'''

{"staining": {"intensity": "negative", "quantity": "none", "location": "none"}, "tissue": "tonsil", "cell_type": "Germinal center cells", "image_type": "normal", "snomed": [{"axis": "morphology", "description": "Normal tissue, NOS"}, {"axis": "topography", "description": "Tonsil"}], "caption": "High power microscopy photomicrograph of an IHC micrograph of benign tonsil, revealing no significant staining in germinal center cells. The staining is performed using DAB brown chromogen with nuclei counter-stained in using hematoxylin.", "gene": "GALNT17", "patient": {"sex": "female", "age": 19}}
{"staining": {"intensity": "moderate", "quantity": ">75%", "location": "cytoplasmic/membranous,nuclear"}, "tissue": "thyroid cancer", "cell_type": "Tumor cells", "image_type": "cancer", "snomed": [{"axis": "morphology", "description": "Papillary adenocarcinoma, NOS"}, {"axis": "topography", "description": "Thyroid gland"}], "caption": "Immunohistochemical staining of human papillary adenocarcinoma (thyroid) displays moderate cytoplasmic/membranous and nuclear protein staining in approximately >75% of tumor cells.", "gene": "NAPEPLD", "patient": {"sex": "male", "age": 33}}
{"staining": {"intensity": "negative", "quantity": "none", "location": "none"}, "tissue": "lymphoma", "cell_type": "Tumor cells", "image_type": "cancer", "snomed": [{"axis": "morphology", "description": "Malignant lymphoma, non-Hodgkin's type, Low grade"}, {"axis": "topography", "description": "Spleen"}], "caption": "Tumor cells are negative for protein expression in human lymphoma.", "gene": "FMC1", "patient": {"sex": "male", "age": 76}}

'''

* [INSTRUCTIONS FOR THE TASK]
Reproduce the listing word for word from its first line up to and including the line with "staining of human". Give no other lines.

* [REPLY]
{"staining": {"intensity": "negative", "quantity": "none", "location": "none"}, "tissue": "tonsil", "cell_type": "Germinal center cells", "image_type": "normal", "snomed": [{"axis": "morphology", "description": "Normal tissue, NOS"}, {"axis": "topography", "description": "Tonsil"}], "caption": "High power microscopy photomicrograph of an IHC micrograph of benign tonsil, revealing no significant staining in germinal center cells. The staining is performed using DAB brown chromogen with nuclei counter-stained in using hematoxylin.", "gene": "GALNT17", "patient": {"sex": "female", "age": 19}}
{"staining": {"intensity": "moderate", "quantity": ">75%", "location": "cytoplasmic/membranous,nuclear"}, "tissue": "thyroid cancer", "cell_type": "Tumor cells", "image_type": "cancer", "snomed": [{"axis": "morphology", "description": "Papillary adenocarcinoma, NOS"}, {"axis": "topography", "description": "Thyroid gland"}], "caption": "Immunohistochemical staining of human papillary adenocarcinoma (thyroid) displays moderate cytoplasmic/membranous and nuclear protein staining in approximately >75% of tumor cells.", "gene": "NAPEPLD", "patient": {"sex": "male", "age": 33}}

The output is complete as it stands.